Macron spoke with the Russian leader on the phone for 70 minutes. Earlier in the day, Putin had a conversation with German Chancellor Olaf Scholz, who also pressed for an immediate cease-fire.

Macron, who has spoken numerous times with Putin, revisited complaints over repeated attacks on civilians and Russia's failure to respect human rights in Ukraine, the presidential Elysee Palace said.

It said that Putin, in turn, laid the blame for the war on Ukraine.

Macron, who is campaigning to renew his mandate in April elections, said during a town hall-style meeting shortly before the call that he talks to Putin because he believes there is a way toward peace, between the Ukrainian resistance, tough Western sanctions and diplomatic pressure. “We must do everything to find it,” he said.

KYIV, Ukraine — A Ukrainian officer in charge of defending the region around the country's capital says his forces are well positioned to defend the city.

Maj. Gen. Oleksandr Pavlyuk said in an interview with The Associated Press that “the enemy is halted,” adding that “we are improving this system of defensive lines” to make Kyiv “inapproachable for the enemy.”

Despite three weeks of Russian bombardment, Ukraine has kept up a stiff defense of its cities. Fighting continued in Kyiv's suburbs, depriving thousands of heat and clean water.
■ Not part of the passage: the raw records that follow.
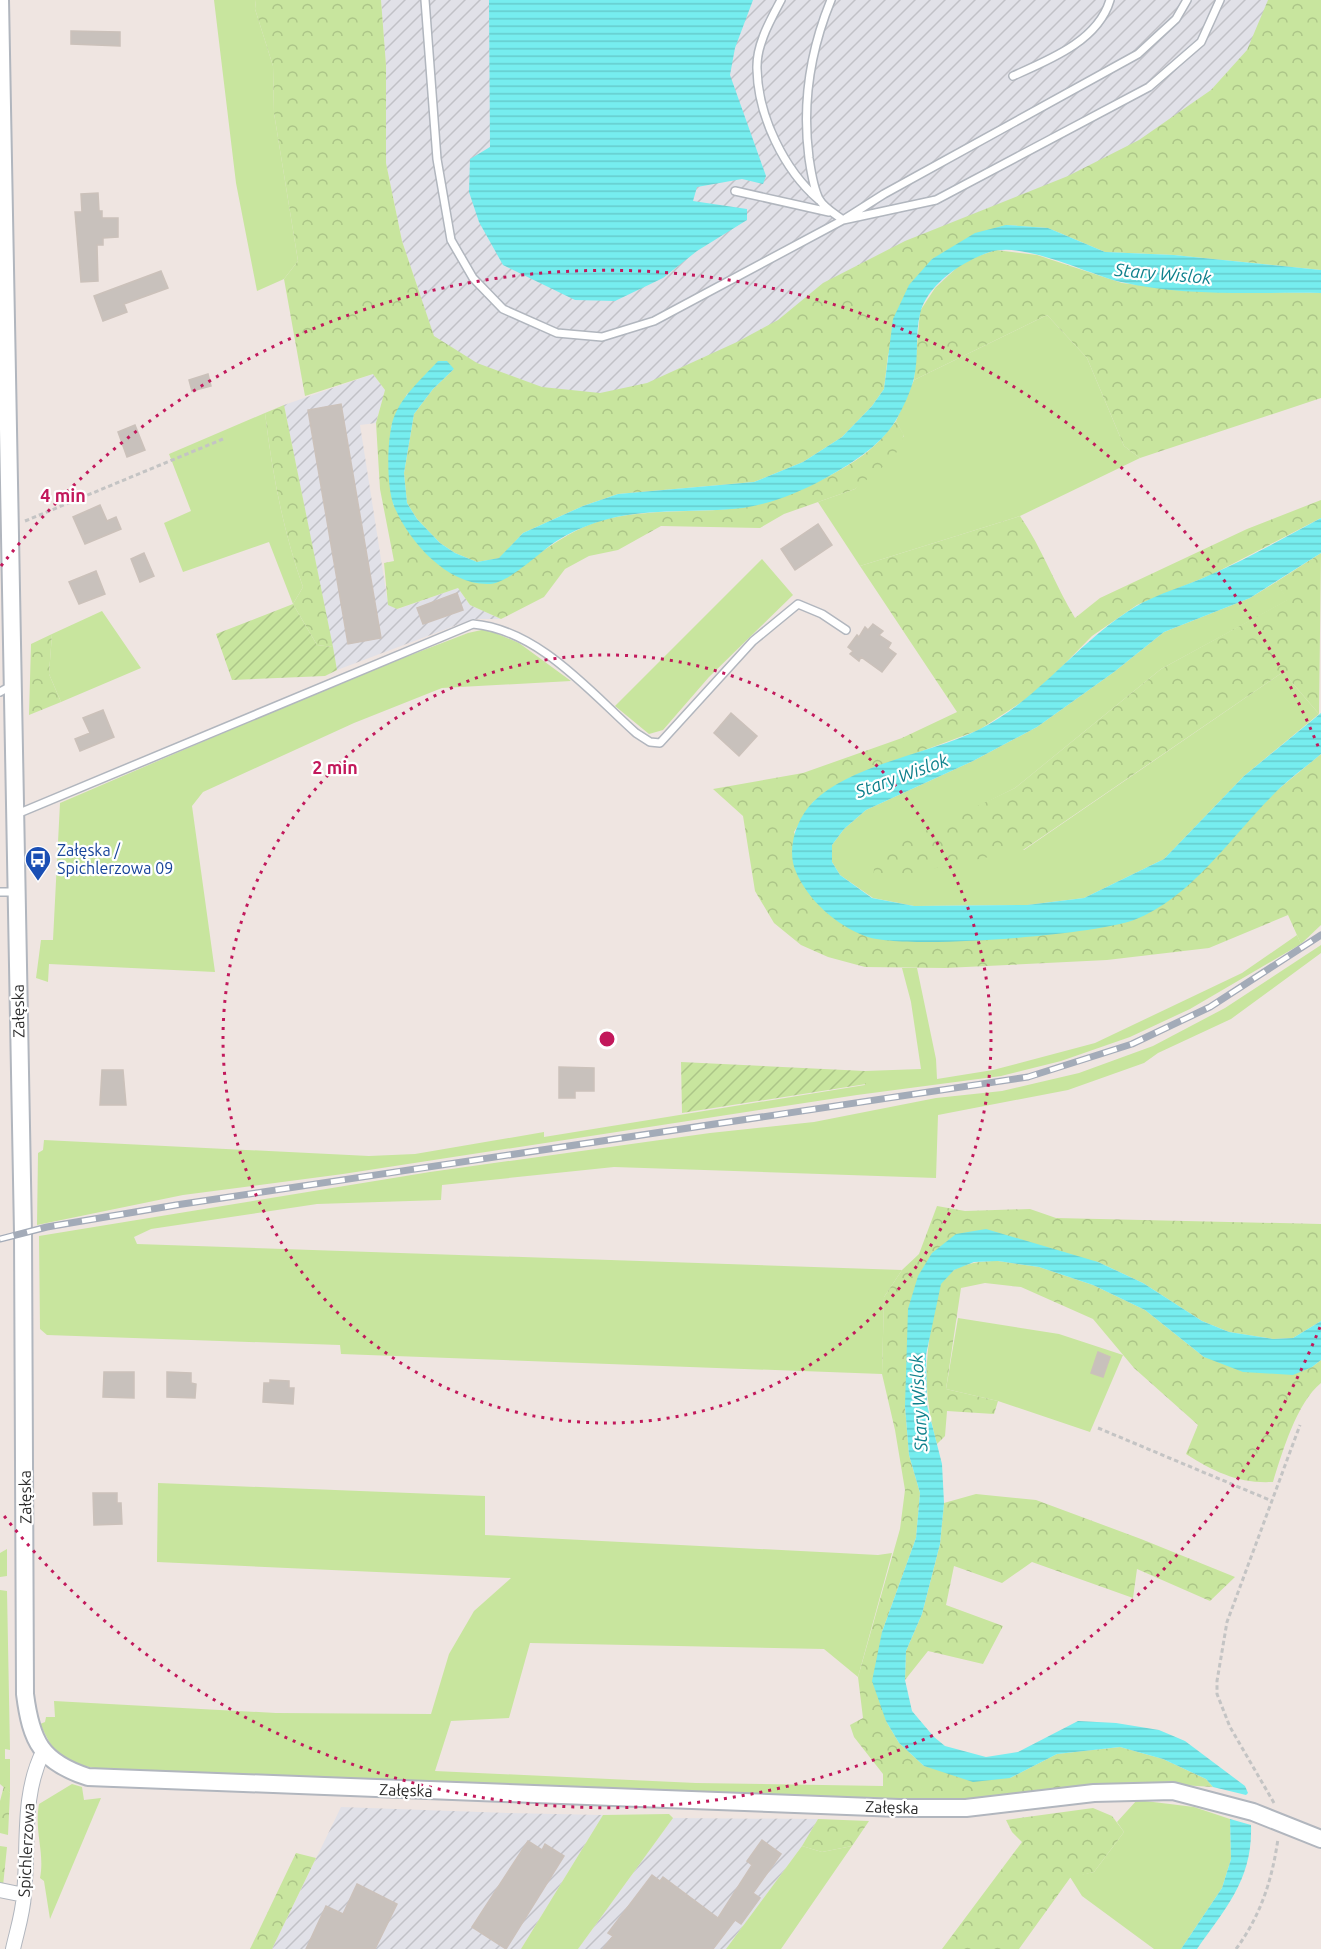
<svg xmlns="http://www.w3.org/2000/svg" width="1321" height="1949" font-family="Ubuntu,sans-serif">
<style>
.industrial{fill:url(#industrial-furrows)}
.grass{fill:#c8e59e}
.forest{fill:url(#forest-crowns)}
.garden{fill:url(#garden-furrows)}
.water{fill:url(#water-rules)}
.building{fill:#c8c1bc;stroke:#cbc1ba;stroke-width:1.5}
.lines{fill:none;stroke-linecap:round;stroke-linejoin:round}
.service-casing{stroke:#b1b6be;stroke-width:10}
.minor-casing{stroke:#b1b6be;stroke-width:16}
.tertiary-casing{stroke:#b1b6be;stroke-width:20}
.path{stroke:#c4c4c4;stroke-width:3;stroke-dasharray:4.5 3;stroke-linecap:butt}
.service{stroke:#fff;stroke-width:7}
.minor{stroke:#fff;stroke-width:14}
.tertiary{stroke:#fff;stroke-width:16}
.rail-casing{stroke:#a3abb8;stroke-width:7}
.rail{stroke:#fff;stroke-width:4.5;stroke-dasharray:14;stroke-linecap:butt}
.ring{fill:none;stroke:#c2185b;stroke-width:3;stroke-dasharray:3 6}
.labels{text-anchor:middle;stroke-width:4.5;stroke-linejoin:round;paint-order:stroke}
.transit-label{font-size:16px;fill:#164399;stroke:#fff;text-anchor:start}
.street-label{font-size:16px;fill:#2e2e2e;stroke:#fff}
.water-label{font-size:18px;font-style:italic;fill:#0e808c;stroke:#fff}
.centre{fill:#c2185b;stroke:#fff;stroke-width:3}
.ring-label{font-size:18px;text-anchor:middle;font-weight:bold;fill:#c2185b;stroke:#fff;stroke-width:4.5;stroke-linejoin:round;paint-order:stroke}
</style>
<defs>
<pattern id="industrial-furrows" width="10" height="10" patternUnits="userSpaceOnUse" patternTransform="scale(1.5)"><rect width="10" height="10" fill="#e1e1e8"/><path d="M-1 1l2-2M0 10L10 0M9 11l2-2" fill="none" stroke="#c1c1c7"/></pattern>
<pattern id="forest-crowns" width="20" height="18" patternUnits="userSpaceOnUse" patternTransform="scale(1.5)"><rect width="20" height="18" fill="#c8e59e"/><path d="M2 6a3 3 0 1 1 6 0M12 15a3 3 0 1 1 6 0" fill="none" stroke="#acc588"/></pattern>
<pattern id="garden-furrows" width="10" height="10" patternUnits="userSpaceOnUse" patternTransform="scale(1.5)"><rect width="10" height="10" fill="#c8e59e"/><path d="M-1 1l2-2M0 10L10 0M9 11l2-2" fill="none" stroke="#acc588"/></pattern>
<pattern id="water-rules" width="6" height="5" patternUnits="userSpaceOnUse" patternTransform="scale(1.5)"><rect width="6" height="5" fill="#76edef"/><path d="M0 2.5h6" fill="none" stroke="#66cccd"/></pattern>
</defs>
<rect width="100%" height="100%" fill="#efe5e1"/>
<path class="industrial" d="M381,0H1321L1048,228L600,458L434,337L402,241L386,163V65Z
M373,374L385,390L376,423L360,425L388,604L398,609L458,588L470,605L501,619H473L337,670L284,405Z
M341,1807L508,1813L603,1815L521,1949H272Z
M673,1818L818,1819L802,1846L726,1949H578Z"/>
<path class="grass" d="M214,0H256L255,9L273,66L274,113L298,261L284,279L257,291L236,183Z
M1047,315L1087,358L1124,446L1140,458L1020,516L860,566L818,502L855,489L904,436L896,421L914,380Z
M265,413C272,472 283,531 303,587L293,604L269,542L183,572L164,523L191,511L169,454Z
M762,559L793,595L709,677L663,730L649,734L615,706Z
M1276,582L1288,600L1161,669L1015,788L931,830L1024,850L1283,672L1319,714L1244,776L1164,859L1084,898L1027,905L914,906L873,898L840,875L832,862V845L844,829L866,810L973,761L1037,727L1114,672L1164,632L1250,598Z
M102,611L141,668L61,702L49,674L52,634Z
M486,629L519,643L571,681L442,688L354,723L203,792L192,806L215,972L49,964L48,982L36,978L41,940H53L60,803L351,678L468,633Z
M1297,935L1301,944L1190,1009L1130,1037L1061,1061L1001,1076L857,1095L343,1174L183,1195L37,1225L38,1153L43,1150L44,1140L369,1156L415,1154L544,1132V1137L865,1085V1071L921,1069L911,1002L902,968H917L936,1059L937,1079L993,1070L1095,1043L1242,973Z
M1321,945V953L1231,1019L1158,1053L1144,1063L1068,1090L938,1115L936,1178L614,1167L442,1185L441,1200L317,1204L151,1229L134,1237L137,1244L902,1270L884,1297L882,1374L341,1354L340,1345L47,1335L40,1329L39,1236L430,1172L710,1133L814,1122L936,1098L1002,1091L1079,1073L1153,1046L1225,1008Z
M958,1318L1059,1334L1123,1355L1090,1432L998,1401L946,1389Z
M158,1483L485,1496V1535L878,1555L892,1553L858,1677L824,1649L530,1643L509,1718L451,1721L435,1771L696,1783L883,1786V1800L194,1775C158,1772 96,1776 64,1758C52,1751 46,1735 40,1724L45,1722L46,1717H55L54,1701L276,1713L431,1714L449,1654L474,1611L511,1578L157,1562Z
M7,1549V1576L0,1577V1553Z
M0,1590L7,1591L10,1750L5,1749V1759H10V1793L0,1784Z
M72,1784L82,1787L84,1800L101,1798L50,1919L44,1881L40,1878C45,1852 34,1832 39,1804Z
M1137,1800L1194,1807L1230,1819L1231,1859L1222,1888L1181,1949H1154L1082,1896L1070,1877L1094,1872L1124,1832L1117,1822Z
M669,1814L673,1818L578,1949H521L603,1815Z
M802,1846L822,1852L852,1846L781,1949H726Z"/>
<path class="forest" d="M256,0H381L386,65V163L402,241L434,336L477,363L542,387L600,393L647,383L737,342L778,320L823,283L905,241L1068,176L1139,140L1211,90L1247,50L1268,0H1321V270L1174,255L1105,252L1048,228L1006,225L932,259L888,355L884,389L872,406L842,437L803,462L754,482L618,494L583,506L523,533L500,558L477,562L455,553L440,543L417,519L407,503L404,473L414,414L433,389L454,369L407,394L391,427L393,504L431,558L512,573C542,552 571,528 607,519C653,508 699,514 744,507C779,503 850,470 875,445C883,438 889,429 896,421L904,435L894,458L855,489L784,514L760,528L661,526L618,550L589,556L565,569L544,597L501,619L470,605L458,588L397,609L388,605L384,563L394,561L380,489L376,423L385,390L373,374L305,396L284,279L298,261L274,113L273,66L255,9Z
M996,250L1037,255L1122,283L1188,291L1321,293V398L1140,458L1124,446L1087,358L1047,315L914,380L920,311L935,288L964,261Z
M284,405L333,647L317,645L293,604L303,587C283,531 272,472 265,413Z
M1321,500V518L1213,574L1137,605L1092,636L1037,692L979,730L849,778L813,802L794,832L826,912L1085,930L1275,792L1321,754V925L1301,944L1288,915L1209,948L1107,960L945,968L865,967L828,957L801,945L774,923L755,891L743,816L713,789L803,773L902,738L957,712L860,566L1020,516C1042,548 1055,585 1075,618L1100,598L1247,529Z
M1321,553L1319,714L1283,672L1023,850L873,881L875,855L1015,788L1161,669L1287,600L1276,582Z
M52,634L49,674L61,702L29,715L31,644Z
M937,1206L965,1211L1030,1209L1056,1218L1321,1224V1321L1293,1338L1273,1339L1229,1332L1202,1321L1143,1283L1098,1262L932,1253L905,1406L909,1455L920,1493L916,1538L882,1632L886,1721L899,1743L924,1766L1010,1778L1057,1754L1120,1747L1163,1759L1206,1779L1213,1787L1133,1782L1010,1797L883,1800V1774L854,1737L850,1725L863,1718L858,1677L900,1529L905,1490L895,1430L882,1374L884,1297L902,1270L919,1254Z
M998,1261L1039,1267L1093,1285L1145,1310L1204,1357L1312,1367L1321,1360V1383C1297,1402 1282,1453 1273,1482C1240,1484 1214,1472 1186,1454L1198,1425L1134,1368L1093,1319L1021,1287L985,1283L961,1288L946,1389L998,1401L994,1414L947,1411L945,1436L937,1444C924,1396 924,1365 933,1316C935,1307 936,1292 940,1284C952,1264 977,1261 998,1261Z
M976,1494L1036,1500L1141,1539L1235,1577L1210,1601L1137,1569L1133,1598L1032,1562L1002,1583L954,1566L946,1605L1003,1626L983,1664L928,1651L905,1680L906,1651L922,1614L940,1544L944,1503Z
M4,1786L10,1793L8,1835L0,1833V1801Z
M1093,1808L1112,1816L1124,1832L1094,1872L1070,1878L1019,1949H942L1022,1842L1012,1832L1006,1820Z
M818,1819L869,1821L852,1846L822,1852L802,1846Z
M0,1846L7,1847L3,1886L0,1885Z
M296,1853L316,1858L272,1949H250Z"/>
<path class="garden" d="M293,604L317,645L333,647L337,670L325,676L232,680L216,634Z
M681,1062L865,1071L866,1084L682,1113Z"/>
<path class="water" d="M489,0H753L735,48L730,75L766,176L763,184L742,179L697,187L693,201L747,209V220L697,251L663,278L615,301L575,300L503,265L479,222L469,192L470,159L490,147Z
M1006,225L1048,228L1105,252L1174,255L1321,270V293C1255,292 1185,297 1121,282C1087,274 1023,241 990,252C963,261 927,284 920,314C915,334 919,357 914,378C911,391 903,408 896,420C880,447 849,465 822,480C798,493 770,504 743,508C698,513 652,508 608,519C593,523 574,530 560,539C542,549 510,583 490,584C448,586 409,542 394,506C387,489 387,448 391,429C395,401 420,381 438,361H447L454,369L433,389L414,414L404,473L407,503L417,519L440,543L455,553L477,562L499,558L523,533L583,506L618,494L754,482L803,462L842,437L872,406L884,389L893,319L909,285L932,259L975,233Z
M1321,518V553L1250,598L1164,632L1114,672L1037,727L973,761L866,810L844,829L832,845V862L840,875L872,898L914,906L1027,905L1084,898L1164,859L1244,776L1321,713V754C1305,768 1287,780 1272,796C1230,838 1191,898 1134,920C1094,935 903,951 865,936C836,925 808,900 796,872C786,850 796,819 813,802C851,764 930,754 978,730C1039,700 1077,642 1135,607C1158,593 1187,586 1212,574C1249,558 1285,537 1321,518Z
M986,1229L1098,1262L1143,1283L1202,1321L1229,1332L1273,1339L1293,1338L1321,1321V1360L1312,1367L1293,1375L1243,1372L1204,1357L1145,1310L1093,1285L1039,1267L998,1261L974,1262L954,1270L941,1284L926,1355L927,1405L942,1464L944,1503L940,1544L922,1614L906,1651L905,1680L912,1711L934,1737L945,1746L986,1757L1018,1752L1078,1721L1116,1723L1159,1730L1185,1741L1245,1786L1248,1793L1246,1795L1213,1787L1206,1779L1163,1759L1120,1747L1057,1754L1010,1778L973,1782L924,1766L899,1743L886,1721L872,1681L882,1632L916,1538L920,1493L909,1455L905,1406L908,1309L918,1276L932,1253L956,1234Z
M1230,1819L1251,1825C1253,1879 1226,1908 1197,1949H1181L1222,1888L1231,1859Z"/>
<path class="building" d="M71,31L120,32V46L71,44Z
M98,193L99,211H102V218H118V237L103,238V245H97L98,281L81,282L75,212H82L81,194Z
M161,271L168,288L124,304L127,312L103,321L94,296Z
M208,374L211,386L192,391L189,380Z
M341,404L381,638L348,644L308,410Z
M135,425L145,450L127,457L118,432Z
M100,505L107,521L116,517L121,529L85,544L73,517Z
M818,524L832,545L795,570L781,549Z
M144,553L154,576L140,582L131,559Z
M96,571L105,594L79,604L69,582Z
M457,593L463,610L423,624L417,608Z
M873,624L883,631L879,635L891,643L888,648L896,654L882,672L861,657L859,661L850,654L853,651L848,647L857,635L859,637L865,627L868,630Z
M103,710L114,737L80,751L75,739L90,733L83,718Z
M731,713L757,736L739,756L714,733Z
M559,1067L594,1068V1091H575V1098H559Z
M102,1070H123L126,1105H100Z
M1098,1352L1110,1357L1103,1377L1091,1373Z
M104,1372H134V1398L103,1397Z
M167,1372L191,1373V1383L196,1384L195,1398L167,1397Z
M270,1380L289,1381V1388H294L293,1404L263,1402L264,1383H270Z
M93,1493H117V1503H121L122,1524L94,1525Z
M762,1840L781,1854L753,1893L760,1898L741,1924L735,1920L713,1949H603L613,1936L608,1933L652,1875L660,1881L663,1877L718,1918L752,1865L747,1861Z
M528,1841L542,1850L545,1844L564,1856L506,1949L472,1927Z
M357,1884L397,1904L375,1949H306L326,1906L343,1914Z"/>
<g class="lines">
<g class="service-casing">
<path id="service" d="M425,0L437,159L451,240L473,278L503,309L557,333L602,337L654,321L843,220L884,194L1138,54L1176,19L1187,0
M781,0C770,21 756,45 757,69C758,116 784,170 819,200
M831,0C810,51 802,104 809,158C811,171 813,187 819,199C824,208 835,214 843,220L936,200L1149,87L1201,42L1220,0
M1013,76C1049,60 1098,41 1110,0
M735,191L829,212
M0,692L11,686
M17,814L473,624C539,630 590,692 636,733L650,742L660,743L753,641L798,604L822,614L846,630
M0,892H16"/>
</g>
<g class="minor-casing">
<path id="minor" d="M0,1890L24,1895
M13,1949C17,1931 23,1913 24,1894C29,1847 21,1796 43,1752"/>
</g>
<g class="tertiary-casing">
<path id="tertiary" d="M0,0L23,1233L25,1694C31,1741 41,1762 88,1777L899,1808H966L1094,1793L1173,1791L1253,1812L1321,1839"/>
</g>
<path class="path" d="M25,521L223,439
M1098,1428L1272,1501
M1274,1803L1230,1727L1217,1694V1681L1227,1622L1300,1425
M1236,1949C1261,1915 1272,1880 1278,1839"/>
<use href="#service" class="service"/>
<use href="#minor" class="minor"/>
<use href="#tertiary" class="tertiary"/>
<g class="rail-casing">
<path id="rail" d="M0,1239L47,1227L176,1205L1028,1077L1132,1044L1210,1007L1321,935"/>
</g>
<use href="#rail" class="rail"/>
</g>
<g class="ring">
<circle cx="607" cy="1039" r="384"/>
<path d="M1320 1327A769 769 0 0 1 1 1512M1 566A769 769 0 0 1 1320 751"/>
</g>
<defs>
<g id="bus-pin" transform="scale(1.35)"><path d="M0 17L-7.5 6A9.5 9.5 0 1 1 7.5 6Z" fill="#1a4fb4" stroke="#fff"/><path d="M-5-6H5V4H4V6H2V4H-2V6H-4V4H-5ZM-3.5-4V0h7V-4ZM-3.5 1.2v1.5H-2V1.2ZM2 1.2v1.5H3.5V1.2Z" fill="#fff"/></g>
</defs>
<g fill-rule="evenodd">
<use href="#bus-pin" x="38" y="859"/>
</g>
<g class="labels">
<g class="transit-label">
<text x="57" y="856">Załęska /<tspan x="57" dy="18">Spichlerzowa 09</tspan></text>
</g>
<g class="street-label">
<text transform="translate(18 1011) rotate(-91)" y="6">Załęska</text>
<text transform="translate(25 1497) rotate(-91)" y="6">Załęska</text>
<text transform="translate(406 1790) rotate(2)" y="6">Załęska</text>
<text transform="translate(892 1807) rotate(2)" y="6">Załęska</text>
<text transform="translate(26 1850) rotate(-87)" y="6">Spichlerzowa</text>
</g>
<g class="water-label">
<text transform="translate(1163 274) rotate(5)" y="6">Stary Wislok</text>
<text transform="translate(902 776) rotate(-20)" y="6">Stary Wislok</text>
<text transform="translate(919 1403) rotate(-93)" y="6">Stary Wislok</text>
</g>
</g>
<circle cx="607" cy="1039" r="9" class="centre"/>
<g class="ring-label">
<text x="63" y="502">4 min</text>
<text x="335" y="774">2 min</text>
</g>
</svg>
“From time to time, the enemy tests our defenses,” said Pavlyuk, a battle-hardened officer who earned his rank by leading Ukrainian troops in the conflict with Russia-backed separatists in eastern Ukraine that erupted in 2014. “But our boys are strong in their positions and also play an active role in preventing the enemy to fulfill their plans.”


Pavlyuk, who has been put in charge of Kyiv's defenses earlier this week, said that the Russians are using the same tactics as they used in the east to target civilian structures to try to break Ukraine's resistance.

“That's why now that war has been transformed into killing civilians, destroying civilian infrastructure, to frighten our people to the maximum,” he said. “But we will never give up."